Marlon Richards

Personal information
- Full name: Marlon Kevin Alexander Richards
- Born: 10 January 1989 (age 37) Linden, Guyana
- Batting: Right-handed
- Bowling: Right-arm medium-fast

Domestic team information
- 2013–present: Trinidad and Tobago

Career statistics
| Competition | First-class | List A |
| Matches | 37 | 9 |
| Runs scored | 640 | 67 |
| Batting average | 12.07 | 16.75 |
| 100s/50s | 0/2 | 0/0 |
| Top score | 60 | 31 |
| Balls bowled | 4515 | 360 |
| Wickets | 84 | 12 |
| Bowling average | 26.59 | 17.83 |
| 5 wickets in innings | 1 | 1 |
| 10 wickets in match | 0 | 0 |
| Best bowling | 5/46 | 5/36 |
| Catches/stumpings | 20/0 | 2/0 |
- Source: CricketArchive, 9 June 2017

= Marlon Richards =

Trinidadian cricketer (born 1989)

Marlon Kevin Alexander Richards (born 10 January 1989) is a Guyanese-born Trinidadian cricketer who plays for the Trinidad and Tobago national team in West Indian domestic cricket.

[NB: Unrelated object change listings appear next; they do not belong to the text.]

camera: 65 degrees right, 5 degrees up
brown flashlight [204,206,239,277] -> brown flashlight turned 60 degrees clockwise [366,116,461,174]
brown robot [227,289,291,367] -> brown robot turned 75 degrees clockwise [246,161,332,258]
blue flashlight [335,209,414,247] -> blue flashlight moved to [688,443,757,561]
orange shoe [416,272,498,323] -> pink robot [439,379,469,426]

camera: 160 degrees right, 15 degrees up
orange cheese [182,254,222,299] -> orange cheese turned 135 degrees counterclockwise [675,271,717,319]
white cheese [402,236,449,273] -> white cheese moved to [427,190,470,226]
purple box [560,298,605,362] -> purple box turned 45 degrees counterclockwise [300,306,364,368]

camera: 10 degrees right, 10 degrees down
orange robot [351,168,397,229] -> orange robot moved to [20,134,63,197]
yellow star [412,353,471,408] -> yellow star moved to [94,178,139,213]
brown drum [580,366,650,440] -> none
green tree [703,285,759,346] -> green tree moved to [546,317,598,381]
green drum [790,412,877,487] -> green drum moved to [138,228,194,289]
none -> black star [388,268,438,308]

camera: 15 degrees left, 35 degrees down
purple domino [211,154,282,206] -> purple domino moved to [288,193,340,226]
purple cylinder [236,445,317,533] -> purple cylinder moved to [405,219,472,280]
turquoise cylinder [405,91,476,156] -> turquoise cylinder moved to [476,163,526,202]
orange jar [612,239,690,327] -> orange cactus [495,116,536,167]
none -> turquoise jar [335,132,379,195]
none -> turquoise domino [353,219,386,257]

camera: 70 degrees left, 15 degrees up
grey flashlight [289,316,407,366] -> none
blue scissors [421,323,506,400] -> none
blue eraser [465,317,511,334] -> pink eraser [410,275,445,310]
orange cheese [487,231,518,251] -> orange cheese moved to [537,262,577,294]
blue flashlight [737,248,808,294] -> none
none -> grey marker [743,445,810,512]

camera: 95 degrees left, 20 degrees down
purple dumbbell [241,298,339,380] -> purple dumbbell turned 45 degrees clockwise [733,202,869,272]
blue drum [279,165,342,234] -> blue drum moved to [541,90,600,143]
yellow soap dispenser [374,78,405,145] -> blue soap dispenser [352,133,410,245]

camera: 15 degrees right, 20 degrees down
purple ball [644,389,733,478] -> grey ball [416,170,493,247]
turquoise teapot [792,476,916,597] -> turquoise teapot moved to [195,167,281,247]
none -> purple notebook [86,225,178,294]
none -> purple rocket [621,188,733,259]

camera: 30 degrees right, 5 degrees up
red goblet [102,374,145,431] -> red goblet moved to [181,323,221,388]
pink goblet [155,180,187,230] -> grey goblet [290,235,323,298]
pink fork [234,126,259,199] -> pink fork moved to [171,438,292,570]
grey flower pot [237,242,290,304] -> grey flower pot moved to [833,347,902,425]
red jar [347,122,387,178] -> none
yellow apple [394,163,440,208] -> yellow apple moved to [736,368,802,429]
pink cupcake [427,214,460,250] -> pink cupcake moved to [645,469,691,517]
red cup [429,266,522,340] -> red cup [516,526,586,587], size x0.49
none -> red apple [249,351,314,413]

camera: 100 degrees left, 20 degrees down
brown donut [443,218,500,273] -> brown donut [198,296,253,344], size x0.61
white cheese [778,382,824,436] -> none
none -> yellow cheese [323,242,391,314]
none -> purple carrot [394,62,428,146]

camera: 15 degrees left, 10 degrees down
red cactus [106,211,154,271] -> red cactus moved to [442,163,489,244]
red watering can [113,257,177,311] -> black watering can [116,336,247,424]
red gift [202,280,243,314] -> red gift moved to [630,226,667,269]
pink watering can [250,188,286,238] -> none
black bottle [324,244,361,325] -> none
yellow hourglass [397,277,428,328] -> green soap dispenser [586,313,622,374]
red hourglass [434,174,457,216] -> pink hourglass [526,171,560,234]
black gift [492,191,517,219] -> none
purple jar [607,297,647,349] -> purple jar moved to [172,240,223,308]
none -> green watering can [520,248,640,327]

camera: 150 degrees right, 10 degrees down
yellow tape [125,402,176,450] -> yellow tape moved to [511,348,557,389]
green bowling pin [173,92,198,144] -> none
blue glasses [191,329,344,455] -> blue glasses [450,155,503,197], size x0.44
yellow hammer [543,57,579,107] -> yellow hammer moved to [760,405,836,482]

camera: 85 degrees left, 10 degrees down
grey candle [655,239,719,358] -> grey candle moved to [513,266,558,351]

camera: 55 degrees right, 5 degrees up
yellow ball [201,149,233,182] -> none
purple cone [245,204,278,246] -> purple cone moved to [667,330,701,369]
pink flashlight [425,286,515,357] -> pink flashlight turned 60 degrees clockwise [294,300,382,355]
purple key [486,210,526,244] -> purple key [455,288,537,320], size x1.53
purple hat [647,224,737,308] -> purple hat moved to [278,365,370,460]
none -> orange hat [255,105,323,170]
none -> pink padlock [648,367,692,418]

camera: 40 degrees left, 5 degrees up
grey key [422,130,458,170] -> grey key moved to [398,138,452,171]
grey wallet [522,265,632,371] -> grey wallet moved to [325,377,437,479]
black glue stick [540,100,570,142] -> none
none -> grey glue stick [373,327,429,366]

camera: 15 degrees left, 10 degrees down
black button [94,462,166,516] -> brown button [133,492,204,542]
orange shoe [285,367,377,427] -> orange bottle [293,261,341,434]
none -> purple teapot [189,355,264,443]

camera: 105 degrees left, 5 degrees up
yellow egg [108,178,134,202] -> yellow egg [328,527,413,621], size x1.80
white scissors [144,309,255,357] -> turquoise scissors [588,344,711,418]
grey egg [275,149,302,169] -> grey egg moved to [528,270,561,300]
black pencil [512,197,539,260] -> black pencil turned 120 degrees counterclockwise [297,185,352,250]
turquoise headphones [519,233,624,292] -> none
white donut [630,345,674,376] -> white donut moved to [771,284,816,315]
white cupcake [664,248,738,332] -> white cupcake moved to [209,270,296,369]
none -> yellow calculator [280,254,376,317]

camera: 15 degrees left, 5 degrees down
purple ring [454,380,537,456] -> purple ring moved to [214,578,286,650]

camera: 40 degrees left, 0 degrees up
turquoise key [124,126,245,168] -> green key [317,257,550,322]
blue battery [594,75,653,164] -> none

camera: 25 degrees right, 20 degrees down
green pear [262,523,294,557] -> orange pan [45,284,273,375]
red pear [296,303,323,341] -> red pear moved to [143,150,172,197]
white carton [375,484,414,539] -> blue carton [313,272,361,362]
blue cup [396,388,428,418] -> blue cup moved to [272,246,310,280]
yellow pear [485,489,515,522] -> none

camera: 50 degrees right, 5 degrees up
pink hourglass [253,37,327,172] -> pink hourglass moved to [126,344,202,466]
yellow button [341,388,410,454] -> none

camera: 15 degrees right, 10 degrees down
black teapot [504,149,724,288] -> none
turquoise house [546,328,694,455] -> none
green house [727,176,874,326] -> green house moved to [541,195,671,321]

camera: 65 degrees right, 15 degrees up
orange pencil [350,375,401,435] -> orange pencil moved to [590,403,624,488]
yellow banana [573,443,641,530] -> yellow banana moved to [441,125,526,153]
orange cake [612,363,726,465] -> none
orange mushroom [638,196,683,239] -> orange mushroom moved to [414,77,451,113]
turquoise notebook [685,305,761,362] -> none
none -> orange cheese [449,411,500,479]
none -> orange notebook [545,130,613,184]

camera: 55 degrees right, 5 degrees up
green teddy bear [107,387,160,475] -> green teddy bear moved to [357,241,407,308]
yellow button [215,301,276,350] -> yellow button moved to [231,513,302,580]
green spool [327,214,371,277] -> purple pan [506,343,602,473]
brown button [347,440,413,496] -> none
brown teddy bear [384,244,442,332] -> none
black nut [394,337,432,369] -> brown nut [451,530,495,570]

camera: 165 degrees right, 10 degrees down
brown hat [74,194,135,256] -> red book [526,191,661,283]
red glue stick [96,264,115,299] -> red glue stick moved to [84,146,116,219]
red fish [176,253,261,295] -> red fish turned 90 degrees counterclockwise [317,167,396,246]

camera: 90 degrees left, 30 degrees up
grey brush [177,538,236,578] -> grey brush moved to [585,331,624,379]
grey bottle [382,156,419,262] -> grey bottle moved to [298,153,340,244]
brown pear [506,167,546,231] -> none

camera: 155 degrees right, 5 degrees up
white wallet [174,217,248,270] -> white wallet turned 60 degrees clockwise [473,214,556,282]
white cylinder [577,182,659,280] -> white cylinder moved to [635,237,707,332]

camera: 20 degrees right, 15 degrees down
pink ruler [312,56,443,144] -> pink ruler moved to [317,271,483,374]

He is a right-handed batsman and right-arm medium-fast bowler.

Richards was born in Guyana, eventually moving with his family to Trinidad at the age of 12. He made his first-class debut for Trinidad and Tobago during the 2012–13 Regional Four Day Competition, and in the tournament semi-final against Jamaica took a maiden five-wicket haul, 5/46. In the 2014–15 Regional Four Day Competition, Richards took 27 wickets, with only Imran Khan taking more among his teammates.